If you’re interested in watching some awesome documentaries about how to start the process towards veganism, see “Cowspiracy,” “Forks Over Knives,” and “What the Health.” For an even larger selection, go to nutriciously.com/best-vegan-documentaries/

The Circus Is In Town, And the Animals are DYING to Entertain You

“The circus is coming to town” is a saying that used to bring excitement to small town city  dwellers, but now with the knowledge of what really goes on “behind the big top,” people are thinking twice. Instead of paying money to see the exploitation of animals in circuses, people are choosing “animal free” circuses like Cirque du Soleil and many others who are saying “NO” to the use of  animals in circuses. You see, there’s another side to the story of animals in the circus I’d like to address – animal cruelty.

Consider the elephants. Circuses typically confine these animals with a pair of heavy leg chains front and rear, diagonally opposite. An elephant thus chained cannot even turn in a circle. It’s not unusual for these animals to live in double leg chains all night and day except during performances and when they are on public “display”. Some elephants are kept in a small electrified corral, but even those elephants may spend 10 hours or more a day in double leg chains. Male elephants may have their head and trunk movements   restrained with additional chains. Most of us would be outraged to see a dog tethered in that manner. Yet a wild elephant, or even one born into captivity, has an immense, instinctive need to roam, take mud baths and interact with their own social community.

In nature, elephants sleep only four hours a night and can travel up to 80 kilometers a day, but the frustration, boredom, and loneliness of circus confinement creates the motivation for aggression. When I think about the effects of rampaging elephants’ (as has happened in  cities worldwide), I wonder why animal acts have been tolerated for as long as they have. A visit behind the scenes of circuses can be an eye-opener. One sees tigers kept in cages equivalent to what an airline carrier would be for domestic cats (where the tigers can’t even turn around let alone express their natural behaviors), hippos in tiny containers with scarcely six inches of water, and bears with muzzles around their mouths while harnessed onto the backs of horses. Animals in circuses also engage in aberrant, repetitive movements such as pacing and rocking; these are pitiful symptoms of the complete boredom and isolation in a totally unnatural environment. Many circus animal “handlers” don’t really care or, worse yet, go out of their way to abuse animals.

The opportunity to dominate large land mammals like elephants and tigers seems to attract individuals with violent behavior to work as “handlers.” One technique used to dominate an elephant is to wet him down and then repeatedly administer 110-volt shocks to drive the animal to its knees. Not only does this torture and  terrify the animal, it may prematurely age its brain. Another is to strike an elephant repeatedly in their most sensitive areas with a bull hook, a long wooden rod with a sharp metal hook at one end. The “handlers” do this in order to get elephants, who weigh thousands of pounds, to do tricks which are difficult and completely unnatural for them to do.

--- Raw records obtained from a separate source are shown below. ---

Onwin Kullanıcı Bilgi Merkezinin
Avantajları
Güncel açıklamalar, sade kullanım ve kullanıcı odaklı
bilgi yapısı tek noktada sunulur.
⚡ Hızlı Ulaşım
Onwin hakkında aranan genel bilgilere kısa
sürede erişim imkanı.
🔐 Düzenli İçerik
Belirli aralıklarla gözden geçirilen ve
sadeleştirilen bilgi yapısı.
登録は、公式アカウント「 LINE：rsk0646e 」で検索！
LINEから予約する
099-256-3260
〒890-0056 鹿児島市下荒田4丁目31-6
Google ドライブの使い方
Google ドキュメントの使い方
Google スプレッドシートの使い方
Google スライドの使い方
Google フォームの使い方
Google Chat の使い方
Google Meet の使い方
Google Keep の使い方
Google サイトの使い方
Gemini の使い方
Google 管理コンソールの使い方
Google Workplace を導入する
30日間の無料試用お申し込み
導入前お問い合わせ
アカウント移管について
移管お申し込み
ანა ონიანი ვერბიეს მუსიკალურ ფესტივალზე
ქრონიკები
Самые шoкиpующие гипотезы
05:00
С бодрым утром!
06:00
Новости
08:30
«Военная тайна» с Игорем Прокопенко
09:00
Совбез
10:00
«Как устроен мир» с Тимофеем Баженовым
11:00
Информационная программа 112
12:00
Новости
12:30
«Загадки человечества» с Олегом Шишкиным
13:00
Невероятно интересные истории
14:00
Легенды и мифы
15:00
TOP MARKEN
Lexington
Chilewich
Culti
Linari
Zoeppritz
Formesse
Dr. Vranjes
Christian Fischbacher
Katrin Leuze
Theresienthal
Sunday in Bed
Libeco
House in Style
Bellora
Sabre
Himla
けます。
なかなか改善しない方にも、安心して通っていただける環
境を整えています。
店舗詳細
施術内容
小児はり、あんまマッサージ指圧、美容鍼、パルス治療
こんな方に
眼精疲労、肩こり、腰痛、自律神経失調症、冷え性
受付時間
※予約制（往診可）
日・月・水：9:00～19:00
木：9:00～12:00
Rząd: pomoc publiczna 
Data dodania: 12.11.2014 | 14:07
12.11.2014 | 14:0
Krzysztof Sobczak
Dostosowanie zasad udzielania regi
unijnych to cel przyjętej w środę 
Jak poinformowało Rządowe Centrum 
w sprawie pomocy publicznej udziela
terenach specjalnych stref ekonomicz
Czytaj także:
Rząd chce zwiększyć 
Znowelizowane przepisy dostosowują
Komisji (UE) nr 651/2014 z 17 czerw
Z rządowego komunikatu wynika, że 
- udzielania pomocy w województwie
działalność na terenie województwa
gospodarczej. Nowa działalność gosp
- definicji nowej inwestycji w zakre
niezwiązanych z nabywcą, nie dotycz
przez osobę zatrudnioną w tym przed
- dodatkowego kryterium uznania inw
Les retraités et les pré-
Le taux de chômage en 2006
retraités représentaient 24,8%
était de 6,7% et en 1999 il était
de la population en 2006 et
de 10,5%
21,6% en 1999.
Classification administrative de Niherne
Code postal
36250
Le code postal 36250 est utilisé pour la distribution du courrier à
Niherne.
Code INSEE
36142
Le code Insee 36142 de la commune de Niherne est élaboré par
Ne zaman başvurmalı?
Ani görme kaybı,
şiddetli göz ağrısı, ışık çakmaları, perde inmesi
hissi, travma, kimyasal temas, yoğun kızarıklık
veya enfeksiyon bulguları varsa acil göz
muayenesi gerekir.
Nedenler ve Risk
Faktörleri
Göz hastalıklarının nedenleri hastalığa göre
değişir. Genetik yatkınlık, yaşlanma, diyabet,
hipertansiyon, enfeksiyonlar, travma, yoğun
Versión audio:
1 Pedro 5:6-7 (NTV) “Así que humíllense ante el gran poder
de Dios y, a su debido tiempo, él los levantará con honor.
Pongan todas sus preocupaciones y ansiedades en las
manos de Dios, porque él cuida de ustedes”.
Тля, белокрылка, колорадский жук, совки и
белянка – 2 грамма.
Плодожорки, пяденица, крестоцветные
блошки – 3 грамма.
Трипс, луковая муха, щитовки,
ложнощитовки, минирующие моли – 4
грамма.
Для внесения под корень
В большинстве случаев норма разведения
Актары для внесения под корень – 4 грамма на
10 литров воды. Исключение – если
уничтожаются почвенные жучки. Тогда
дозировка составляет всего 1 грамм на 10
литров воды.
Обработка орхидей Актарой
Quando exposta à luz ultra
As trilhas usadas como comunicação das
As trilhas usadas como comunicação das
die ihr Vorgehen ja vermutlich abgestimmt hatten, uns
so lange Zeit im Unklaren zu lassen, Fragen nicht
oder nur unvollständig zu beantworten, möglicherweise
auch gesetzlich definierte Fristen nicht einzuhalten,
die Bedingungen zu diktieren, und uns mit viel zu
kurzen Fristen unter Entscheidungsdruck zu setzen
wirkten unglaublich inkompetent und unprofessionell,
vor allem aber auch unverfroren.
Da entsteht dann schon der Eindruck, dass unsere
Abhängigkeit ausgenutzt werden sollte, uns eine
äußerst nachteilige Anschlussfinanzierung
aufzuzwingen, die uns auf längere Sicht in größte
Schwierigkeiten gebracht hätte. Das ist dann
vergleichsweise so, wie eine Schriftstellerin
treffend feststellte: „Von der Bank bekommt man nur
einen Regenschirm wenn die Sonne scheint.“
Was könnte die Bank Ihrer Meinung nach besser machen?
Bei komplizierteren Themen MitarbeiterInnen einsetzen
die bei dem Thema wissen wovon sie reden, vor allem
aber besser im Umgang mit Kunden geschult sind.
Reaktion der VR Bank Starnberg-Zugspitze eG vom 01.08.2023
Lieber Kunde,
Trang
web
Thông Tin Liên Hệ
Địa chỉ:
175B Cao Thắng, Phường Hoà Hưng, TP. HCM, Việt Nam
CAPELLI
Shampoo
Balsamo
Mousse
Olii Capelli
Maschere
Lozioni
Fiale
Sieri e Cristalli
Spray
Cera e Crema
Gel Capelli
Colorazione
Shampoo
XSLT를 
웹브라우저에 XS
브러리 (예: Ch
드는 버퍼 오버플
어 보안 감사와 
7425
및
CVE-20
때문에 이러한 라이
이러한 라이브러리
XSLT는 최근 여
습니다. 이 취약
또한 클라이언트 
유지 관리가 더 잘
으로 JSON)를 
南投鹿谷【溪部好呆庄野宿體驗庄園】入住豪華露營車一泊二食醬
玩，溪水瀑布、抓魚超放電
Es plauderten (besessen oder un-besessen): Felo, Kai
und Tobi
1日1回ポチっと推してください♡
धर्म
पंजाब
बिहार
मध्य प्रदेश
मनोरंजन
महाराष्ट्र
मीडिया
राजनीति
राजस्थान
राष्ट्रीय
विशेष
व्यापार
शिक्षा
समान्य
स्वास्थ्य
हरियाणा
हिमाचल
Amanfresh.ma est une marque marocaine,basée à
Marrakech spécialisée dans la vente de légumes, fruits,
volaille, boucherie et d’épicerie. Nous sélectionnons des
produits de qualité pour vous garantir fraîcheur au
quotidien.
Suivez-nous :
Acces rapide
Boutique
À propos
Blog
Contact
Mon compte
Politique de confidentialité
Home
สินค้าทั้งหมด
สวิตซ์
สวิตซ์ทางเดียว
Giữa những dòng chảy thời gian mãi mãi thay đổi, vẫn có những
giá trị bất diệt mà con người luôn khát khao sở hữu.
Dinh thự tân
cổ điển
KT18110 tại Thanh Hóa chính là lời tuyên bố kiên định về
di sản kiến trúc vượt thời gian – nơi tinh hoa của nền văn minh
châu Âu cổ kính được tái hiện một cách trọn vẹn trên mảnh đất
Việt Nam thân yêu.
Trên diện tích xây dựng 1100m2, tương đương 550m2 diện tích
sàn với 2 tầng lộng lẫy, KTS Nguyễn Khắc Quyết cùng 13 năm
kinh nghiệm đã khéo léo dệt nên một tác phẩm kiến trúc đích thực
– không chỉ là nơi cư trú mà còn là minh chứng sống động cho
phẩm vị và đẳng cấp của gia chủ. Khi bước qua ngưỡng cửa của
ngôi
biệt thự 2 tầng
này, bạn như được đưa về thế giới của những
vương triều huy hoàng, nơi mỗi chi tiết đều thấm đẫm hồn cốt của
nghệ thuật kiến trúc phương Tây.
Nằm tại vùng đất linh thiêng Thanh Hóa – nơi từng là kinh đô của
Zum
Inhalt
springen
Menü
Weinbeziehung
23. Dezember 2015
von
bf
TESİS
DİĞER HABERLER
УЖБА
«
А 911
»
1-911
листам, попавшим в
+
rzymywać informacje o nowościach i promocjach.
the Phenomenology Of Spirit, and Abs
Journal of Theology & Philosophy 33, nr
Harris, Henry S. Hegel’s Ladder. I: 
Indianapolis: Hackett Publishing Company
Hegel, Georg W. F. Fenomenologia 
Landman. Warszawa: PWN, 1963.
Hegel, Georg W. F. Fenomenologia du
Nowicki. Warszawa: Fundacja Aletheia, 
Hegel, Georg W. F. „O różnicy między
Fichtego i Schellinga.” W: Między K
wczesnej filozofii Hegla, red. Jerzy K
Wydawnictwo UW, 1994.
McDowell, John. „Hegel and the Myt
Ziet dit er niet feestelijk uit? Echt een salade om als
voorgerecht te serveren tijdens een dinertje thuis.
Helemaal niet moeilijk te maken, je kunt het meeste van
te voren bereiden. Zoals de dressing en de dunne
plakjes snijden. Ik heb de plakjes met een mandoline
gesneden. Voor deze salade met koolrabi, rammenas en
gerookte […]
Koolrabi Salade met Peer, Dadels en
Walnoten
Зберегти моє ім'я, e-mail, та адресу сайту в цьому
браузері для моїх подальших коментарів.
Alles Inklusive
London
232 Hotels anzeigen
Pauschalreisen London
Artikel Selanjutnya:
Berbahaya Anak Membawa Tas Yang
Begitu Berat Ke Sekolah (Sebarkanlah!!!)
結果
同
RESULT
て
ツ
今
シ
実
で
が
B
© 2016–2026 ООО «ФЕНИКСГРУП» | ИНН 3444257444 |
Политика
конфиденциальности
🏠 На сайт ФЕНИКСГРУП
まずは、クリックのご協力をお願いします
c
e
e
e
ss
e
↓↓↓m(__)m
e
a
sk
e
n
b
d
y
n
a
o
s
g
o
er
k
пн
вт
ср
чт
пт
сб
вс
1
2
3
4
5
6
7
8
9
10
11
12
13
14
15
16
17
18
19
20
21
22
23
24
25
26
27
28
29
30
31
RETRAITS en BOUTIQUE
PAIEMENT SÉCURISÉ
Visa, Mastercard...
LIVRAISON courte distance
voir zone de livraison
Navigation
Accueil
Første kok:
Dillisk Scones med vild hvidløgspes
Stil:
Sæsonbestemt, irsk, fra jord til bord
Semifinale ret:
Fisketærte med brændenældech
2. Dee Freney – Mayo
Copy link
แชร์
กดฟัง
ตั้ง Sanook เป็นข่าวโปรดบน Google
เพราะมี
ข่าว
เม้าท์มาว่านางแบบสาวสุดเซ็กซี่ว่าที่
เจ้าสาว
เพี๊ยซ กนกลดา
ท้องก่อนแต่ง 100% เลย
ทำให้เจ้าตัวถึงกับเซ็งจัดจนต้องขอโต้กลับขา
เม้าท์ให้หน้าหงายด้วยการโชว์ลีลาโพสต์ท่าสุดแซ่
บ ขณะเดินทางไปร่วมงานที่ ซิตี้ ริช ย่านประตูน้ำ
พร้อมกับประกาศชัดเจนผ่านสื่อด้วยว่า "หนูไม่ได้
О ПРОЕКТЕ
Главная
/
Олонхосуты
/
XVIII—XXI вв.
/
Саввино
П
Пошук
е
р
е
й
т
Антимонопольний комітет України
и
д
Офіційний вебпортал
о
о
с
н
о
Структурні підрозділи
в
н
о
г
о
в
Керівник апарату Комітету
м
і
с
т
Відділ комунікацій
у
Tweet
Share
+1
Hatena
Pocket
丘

Some circuses say that they train their animals with a “reward system”; this is simply false propaganda meant to soothe an uneducated public.

If we want this world to be a more peaceful and less violent place, if we want to start teaching young children to have compassion and respect for those beings with whom we share the planet yet who are different from us, then we must not take them to places that show these magnificent animals doing stupid and unnatural tricks in ridiculous costumes. This teaches nothing to our children about these animal’s lives or who they truly are and should be.

Please teach your children compassion not cruelty and choose circuses that have the  jugglers, clowns, cotton candy and acrobats, but do not contain the animal suffering of those circuses who use animals.